▶ **Your instructions**
For the records below, please print exactly and only the lines from the one with "22: (720, 256, 2.33)" down to the one with "18: (335, 506, 2.66)", both ends included, omitting the pictures.

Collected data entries
────────

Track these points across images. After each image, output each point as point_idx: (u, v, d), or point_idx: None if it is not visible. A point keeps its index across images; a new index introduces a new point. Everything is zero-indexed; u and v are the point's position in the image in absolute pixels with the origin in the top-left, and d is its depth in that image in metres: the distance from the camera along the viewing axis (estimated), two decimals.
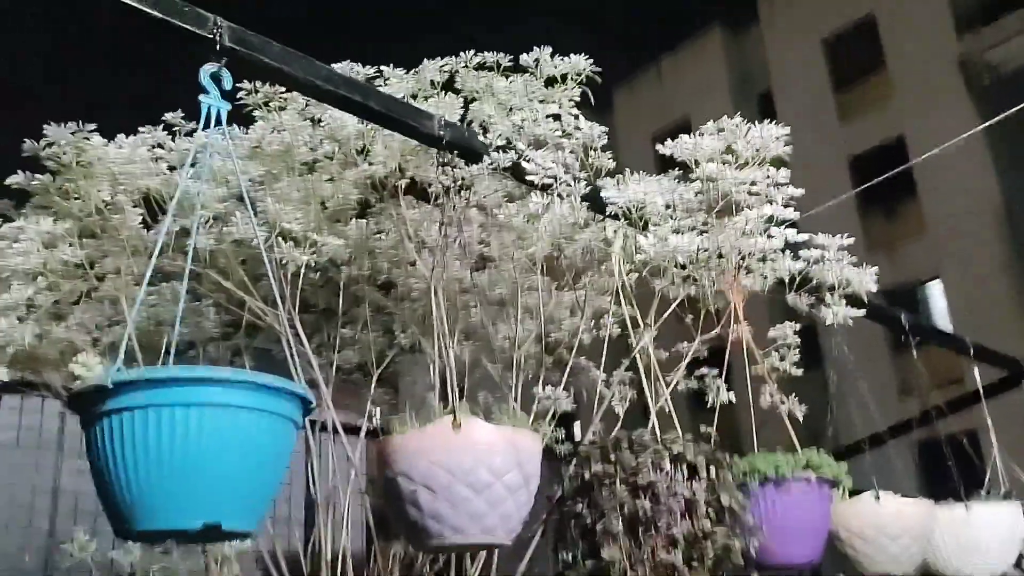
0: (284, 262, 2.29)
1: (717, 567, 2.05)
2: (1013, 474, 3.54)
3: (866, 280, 2.36)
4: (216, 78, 1.77)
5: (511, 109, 2.32)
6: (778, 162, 2.15)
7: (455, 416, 1.76)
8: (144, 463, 1.37)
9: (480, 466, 1.73)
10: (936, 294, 17.80)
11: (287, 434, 1.50)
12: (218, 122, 1.74)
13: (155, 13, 1.76)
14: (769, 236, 2.20)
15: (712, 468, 2.12)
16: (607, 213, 2.27)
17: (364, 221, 2.93)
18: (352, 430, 2.92)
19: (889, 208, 18.69)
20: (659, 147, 2.23)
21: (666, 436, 2.17)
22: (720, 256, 2.33)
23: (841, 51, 19.66)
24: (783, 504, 2.38)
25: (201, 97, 1.73)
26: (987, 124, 14.62)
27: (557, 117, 2.50)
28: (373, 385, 2.88)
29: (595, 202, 2.29)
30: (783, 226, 2.20)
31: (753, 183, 2.13)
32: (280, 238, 2.26)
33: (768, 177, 2.13)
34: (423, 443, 1.75)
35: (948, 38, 17.91)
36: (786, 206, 2.18)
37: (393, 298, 3.24)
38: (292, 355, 2.59)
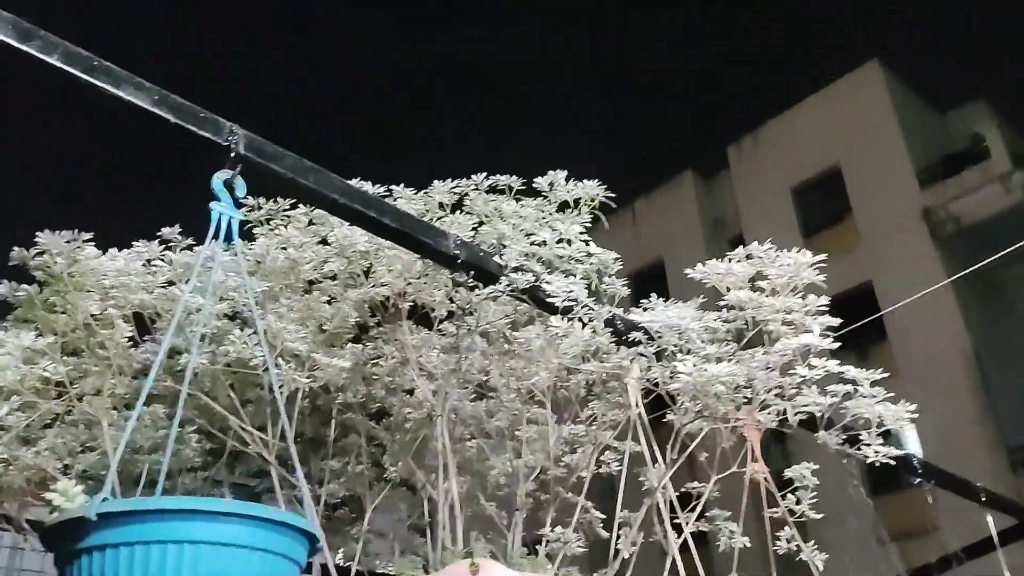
0: (280, 385, 2.14)
1: None
2: None
3: (902, 415, 2.24)
4: (229, 186, 1.68)
5: (524, 232, 2.25)
6: (813, 289, 2.07)
7: (472, 561, 1.58)
8: None
9: None
10: (911, 439, 17.71)
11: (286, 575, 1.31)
12: (228, 231, 1.63)
13: (171, 118, 1.67)
14: (810, 367, 2.09)
15: None
16: (629, 340, 2.16)
17: (360, 346, 2.80)
18: (340, 572, 2.68)
19: (861, 352, 18.81)
20: (689, 271, 2.15)
21: None
22: (745, 387, 2.21)
23: (809, 199, 20.31)
24: None
25: (212, 205, 1.63)
26: (953, 278, 15.00)
27: (568, 242, 2.44)
28: (367, 519, 2.66)
29: (616, 327, 2.18)
30: (823, 357, 2.10)
31: (788, 311, 2.05)
32: (280, 358, 2.11)
33: (806, 305, 2.05)
34: None
35: (911, 189, 18.60)
36: (823, 335, 2.09)
37: (385, 427, 3.07)
38: (277, 486, 2.40)
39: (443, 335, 2.83)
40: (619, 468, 3.08)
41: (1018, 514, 3.93)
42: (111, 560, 1.21)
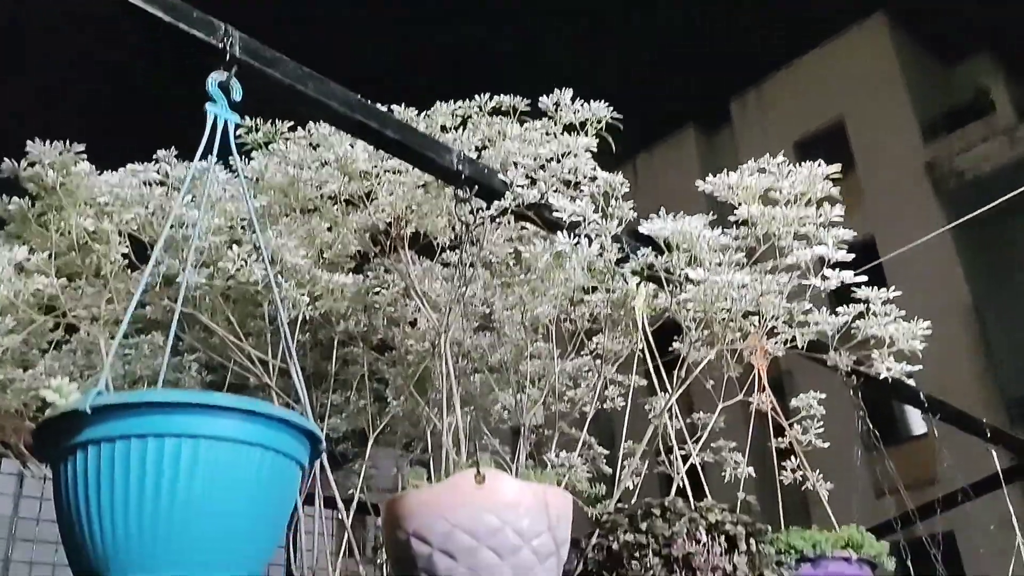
0: (282, 298, 2.08)
1: None
2: None
3: (917, 332, 2.20)
4: (224, 88, 1.61)
5: (529, 155, 2.18)
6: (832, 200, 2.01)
7: (478, 469, 1.54)
8: (123, 504, 1.14)
9: (507, 527, 1.51)
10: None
11: (289, 476, 1.28)
12: (224, 135, 1.57)
13: (165, 18, 1.61)
14: (824, 278, 2.04)
15: (753, 540, 1.91)
16: (639, 256, 2.11)
17: (361, 276, 2.75)
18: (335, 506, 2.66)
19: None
20: (698, 183, 2.09)
21: (701, 504, 1.96)
22: (753, 313, 2.17)
23: (812, 154, 20.06)
24: None
25: (208, 106, 1.56)
26: (951, 225, 14.92)
27: (575, 158, 2.37)
28: (368, 452, 2.63)
29: (623, 244, 2.13)
30: (837, 269, 2.05)
31: (802, 223, 1.99)
32: (280, 276, 2.06)
33: (820, 215, 1.99)
34: (442, 500, 1.53)
35: (915, 143, 18.45)
36: (838, 249, 2.04)
37: (388, 361, 3.04)
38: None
39: (446, 265, 2.78)
40: (624, 404, 3.06)
41: (1021, 452, 3.91)
42: (106, 455, 1.17)
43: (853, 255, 2.11)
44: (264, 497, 1.22)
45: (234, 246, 2.02)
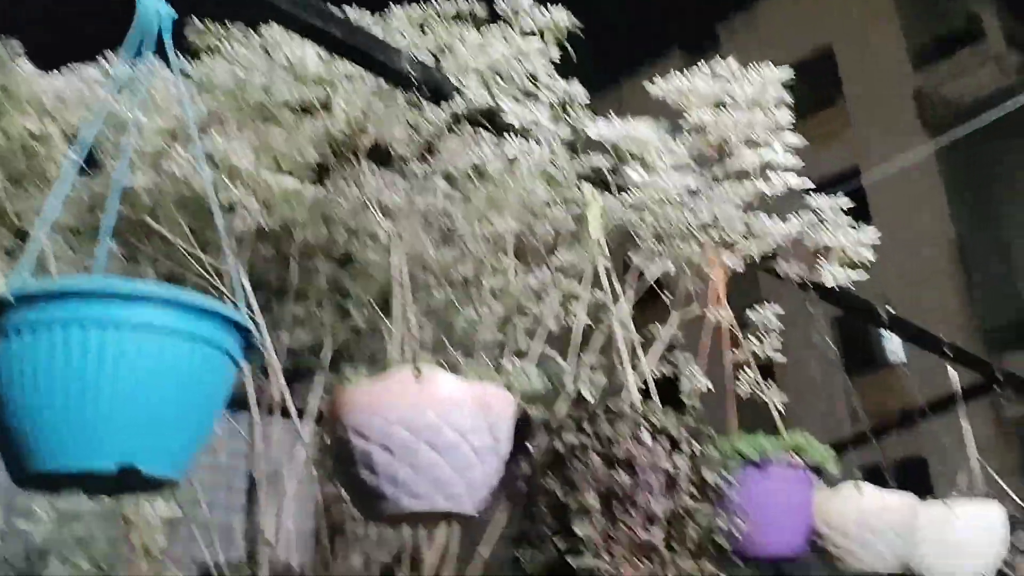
0: (230, 209, 2.07)
1: (700, 550, 1.87)
2: (990, 478, 3.42)
3: (865, 239, 2.21)
4: None
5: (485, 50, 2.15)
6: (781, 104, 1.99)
7: (417, 366, 1.56)
8: (48, 389, 1.15)
9: (445, 424, 1.53)
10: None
11: (220, 368, 1.28)
12: (159, 38, 1.53)
13: None
14: (767, 180, 2.04)
15: (696, 442, 1.95)
16: (587, 161, 2.09)
17: (319, 187, 2.73)
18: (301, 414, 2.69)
19: None
20: (647, 84, 2.07)
21: (645, 407, 2.00)
22: (711, 226, 2.17)
23: (799, 79, 19.93)
24: (767, 490, 2.21)
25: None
26: (931, 149, 14.91)
27: (534, 78, 2.34)
28: (327, 359, 2.65)
29: (576, 149, 2.12)
30: (781, 171, 2.05)
31: (751, 127, 1.98)
32: (227, 180, 2.04)
33: (769, 119, 1.98)
34: (380, 396, 1.55)
35: (904, 71, 18.27)
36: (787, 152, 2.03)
37: (350, 274, 3.04)
38: None
39: (405, 177, 2.77)
40: (587, 322, 3.08)
41: (983, 370, 3.98)
42: (29, 344, 1.17)
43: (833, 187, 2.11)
44: (192, 388, 1.24)
45: (179, 148, 1.99)
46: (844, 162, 18.37)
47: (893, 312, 3.17)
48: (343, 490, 1.62)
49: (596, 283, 2.61)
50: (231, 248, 1.50)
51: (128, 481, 1.19)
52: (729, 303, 2.62)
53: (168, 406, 1.20)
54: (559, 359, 3.08)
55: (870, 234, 2.23)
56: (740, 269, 2.54)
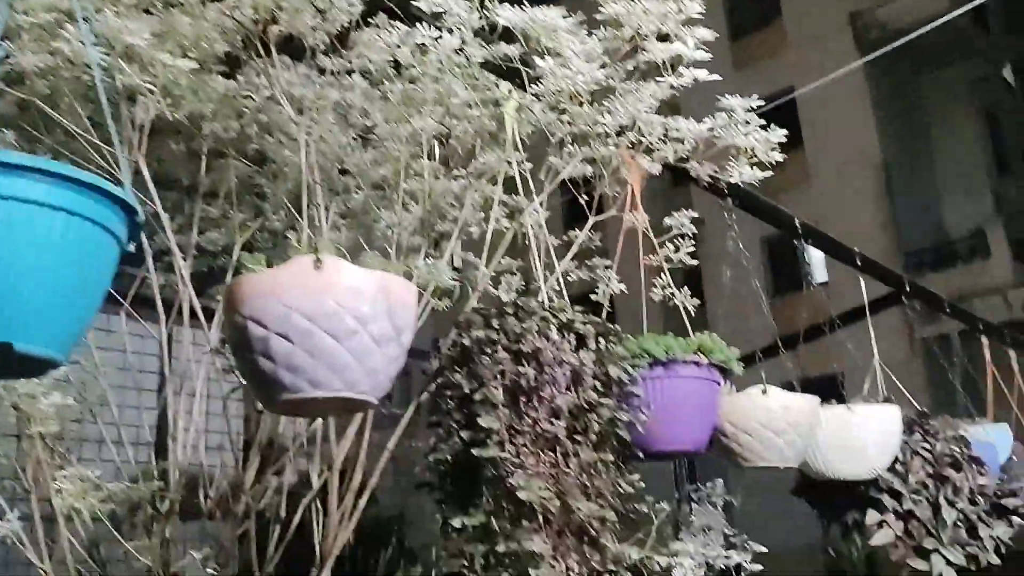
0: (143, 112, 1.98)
1: (602, 442, 1.91)
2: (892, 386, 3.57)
3: (773, 141, 2.23)
4: None
5: None
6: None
7: (316, 254, 1.53)
8: None
9: (344, 311, 1.51)
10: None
11: (99, 245, 1.23)
12: None
13: None
14: (679, 75, 2.03)
15: (601, 339, 1.97)
16: (494, 48, 2.04)
17: (230, 80, 2.62)
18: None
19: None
20: None
21: (553, 304, 2.01)
22: (628, 129, 2.16)
23: (738, 1, 19.90)
24: (672, 388, 2.27)
25: None
26: (862, 61, 15.07)
27: None
28: (235, 257, 2.60)
29: (487, 39, 2.07)
30: (691, 66, 2.03)
31: (663, 19, 1.95)
32: (121, 61, 1.94)
33: (680, 11, 1.95)
34: (278, 283, 1.52)
35: None
36: (697, 48, 2.02)
37: (266, 174, 2.96)
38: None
39: (321, 72, 2.69)
40: (507, 226, 3.07)
41: (893, 281, 4.12)
42: None
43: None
44: (68, 264, 1.19)
45: (68, 25, 1.88)
46: (779, 82, 18.49)
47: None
48: (243, 378, 1.60)
49: (513, 186, 2.60)
50: (117, 131, 1.42)
51: (6, 360, 1.15)
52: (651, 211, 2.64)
53: (43, 282, 1.16)
54: (476, 260, 3.08)
55: (778, 134, 2.25)
56: (656, 172, 2.54)
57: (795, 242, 3.22)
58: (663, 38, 1.99)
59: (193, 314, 2.52)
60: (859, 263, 3.63)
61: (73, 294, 1.21)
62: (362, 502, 2.10)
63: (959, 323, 5.29)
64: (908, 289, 4.00)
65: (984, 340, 4.64)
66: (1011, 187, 19.95)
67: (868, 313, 3.75)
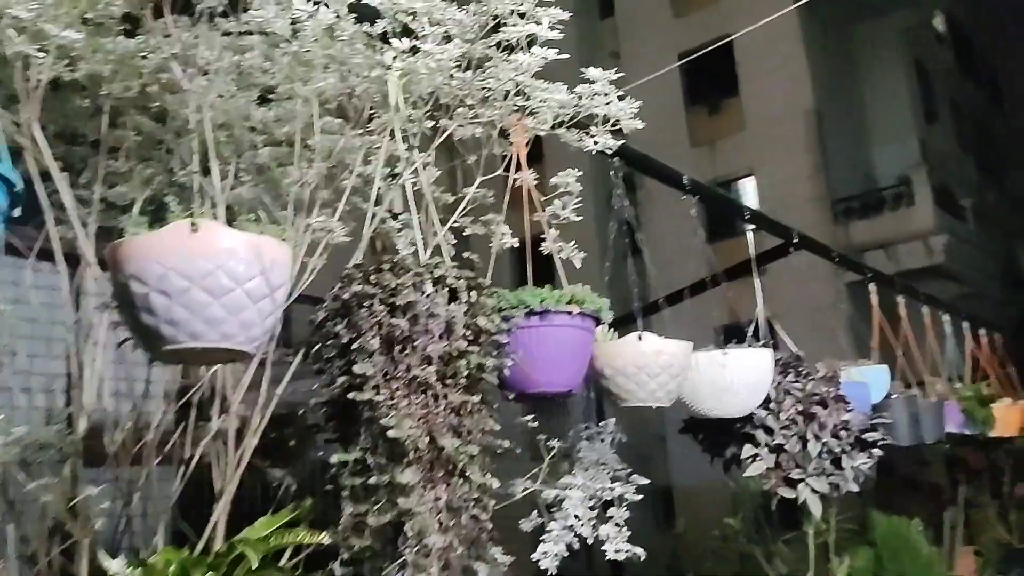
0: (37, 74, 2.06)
1: (472, 386, 2.11)
2: (777, 332, 3.84)
3: (626, 109, 2.42)
4: None
5: None
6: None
7: (192, 219, 1.68)
8: None
9: (219, 271, 1.67)
10: (750, 191, 18.87)
11: None
12: None
13: None
14: (531, 53, 2.19)
15: (472, 292, 2.16)
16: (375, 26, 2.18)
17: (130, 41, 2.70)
18: None
19: (713, 106, 19.51)
20: None
21: (429, 261, 2.19)
22: (515, 95, 2.31)
23: None
24: (547, 335, 2.47)
25: None
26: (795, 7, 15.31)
27: None
28: (136, 211, 2.71)
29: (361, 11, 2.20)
30: (544, 46, 2.20)
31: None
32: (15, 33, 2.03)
33: None
34: (157, 246, 1.67)
35: None
36: (552, 28, 2.17)
37: (171, 130, 3.06)
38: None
39: (223, 33, 2.77)
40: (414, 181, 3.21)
41: (782, 233, 4.37)
42: None
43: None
44: None
45: None
46: (715, 31, 18.69)
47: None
48: (129, 330, 1.75)
49: (406, 145, 2.74)
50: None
51: None
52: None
53: None
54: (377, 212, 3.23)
55: (632, 105, 2.44)
56: (541, 133, 2.71)
57: (683, 197, 3.43)
58: (522, 16, 2.14)
59: (103, 265, 2.63)
60: (747, 217, 3.87)
61: None
62: (254, 441, 2.28)
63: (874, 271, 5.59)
64: (795, 241, 4.26)
65: (872, 287, 4.95)
66: (937, 136, 20.59)
67: (755, 266, 4.00)
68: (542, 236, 2.89)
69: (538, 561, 3.03)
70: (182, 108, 2.91)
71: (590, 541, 3.15)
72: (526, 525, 3.10)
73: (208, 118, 2.39)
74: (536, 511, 3.17)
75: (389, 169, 3.11)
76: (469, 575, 2.04)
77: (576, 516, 3.15)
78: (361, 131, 3.02)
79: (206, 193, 2.84)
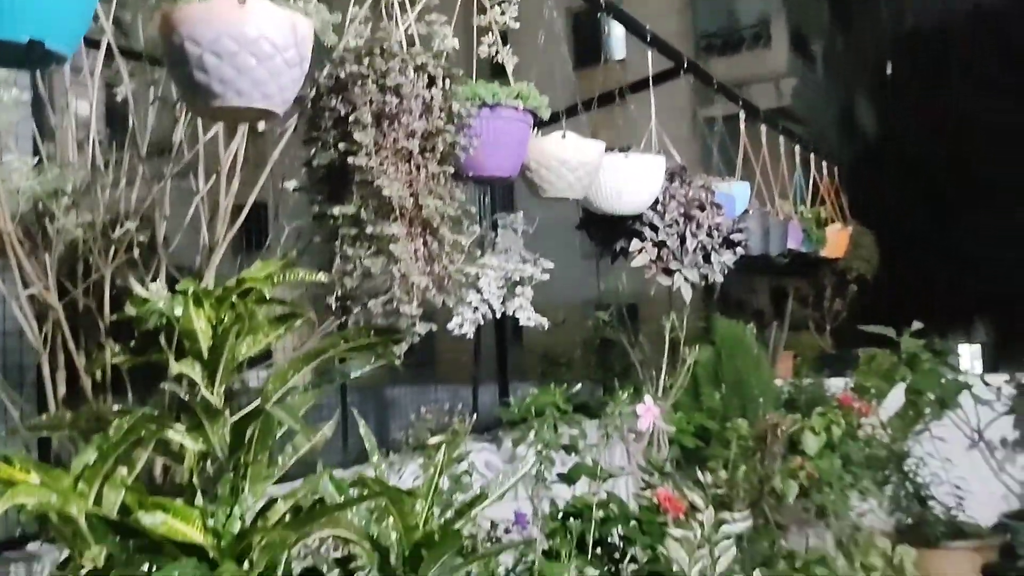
0: None
1: (444, 159, 2.52)
2: (663, 142, 4.37)
3: None
4: None
5: None
6: None
7: None
8: None
9: (263, 39, 1.97)
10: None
11: None
12: None
13: None
14: None
15: (448, 80, 2.53)
16: None
17: None
18: None
19: None
20: None
21: (412, 49, 2.53)
22: None
23: None
24: (496, 126, 2.89)
25: None
26: None
27: None
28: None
29: None
30: None
31: None
32: None
33: None
34: (210, 13, 1.94)
35: None
36: None
37: None
38: None
39: None
40: None
41: (675, 57, 4.85)
42: None
43: None
44: None
45: None
46: None
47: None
48: (179, 88, 2.03)
49: None
50: None
51: (33, 56, 1.56)
52: None
53: None
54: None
55: None
56: None
57: (598, 16, 3.81)
58: None
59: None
60: (648, 38, 4.30)
61: None
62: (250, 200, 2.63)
63: (726, 108, 6.21)
64: (685, 66, 4.76)
65: (741, 114, 5.57)
66: None
67: (652, 84, 4.48)
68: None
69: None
70: None
71: (498, 315, 3.71)
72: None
73: None
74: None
75: None
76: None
77: (491, 290, 3.68)
78: None
79: None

────────

▶ **Solution**
22: (720, 256, 2.33)
23: (841, 51, 19.66)
24: (783, 504, 2.38)
25: (201, 97, 1.73)
26: (987, 124, 14.62)
27: (557, 117, 2.50)
28: (373, 385, 2.88)
29: (595, 202, 2.29)
30: (783, 226, 2.20)
31: (753, 183, 2.13)
32: (280, 238, 2.26)
33: (768, 177, 2.13)
34: (423, 443, 1.75)
35: (948, 38, 17.91)
36: (786, 206, 2.18)
37: (393, 298, 3.24)
38: (292, 355, 2.59)
0: (280, 385, 2.14)
1: None
2: None
3: (902, 415, 2.24)
4: (229, 186, 1.68)
5: (524, 232, 2.25)
6: (813, 289, 2.07)
7: (472, 561, 1.58)
8: None
9: None
10: (911, 439, 17.71)
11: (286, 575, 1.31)
12: (228, 231, 1.63)
13: (171, 118, 1.67)
14: (810, 367, 2.09)
15: None
16: (629, 340, 2.16)
17: (360, 346, 2.80)
18: (340, 572, 2.68)
19: (861, 352, 18.81)
20: (689, 271, 2.15)
21: None
22: (745, 387, 2.21)
23: (809, 199, 20.31)
24: None
25: (212, 205, 1.63)
26: (953, 278, 15.00)
27: (568, 242, 2.44)
28: (367, 519, 2.66)
29: (616, 327, 2.18)
30: (823, 357, 2.10)
31: (788, 311, 2.05)
32: (280, 358, 2.11)
33: (806, 305, 2.05)
34: None
35: (911, 189, 18.60)
36: (823, 335, 2.09)
37: (385, 427, 3.07)
38: (277, 486, 2.40)
39: (443, 335, 2.83)
40: (619, 468, 3.08)
41: (1018, 514, 3.93)
42: (111, 560, 1.21)
0: (282, 298, 2.08)
1: None
2: None
3: (917, 332, 2.20)
4: (224, 88, 1.61)
5: (529, 155, 2.18)
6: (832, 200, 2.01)
7: (478, 469, 1.54)
8: (123, 504, 1.14)
9: (507, 527, 1.51)
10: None
11: (289, 476, 1.28)
12: (224, 135, 1.57)
13: (165, 18, 1.61)
14: (824, 278, 2.04)
15: (753, 540, 1.91)
16: (639, 256, 2.11)
17: (361, 276, 2.75)
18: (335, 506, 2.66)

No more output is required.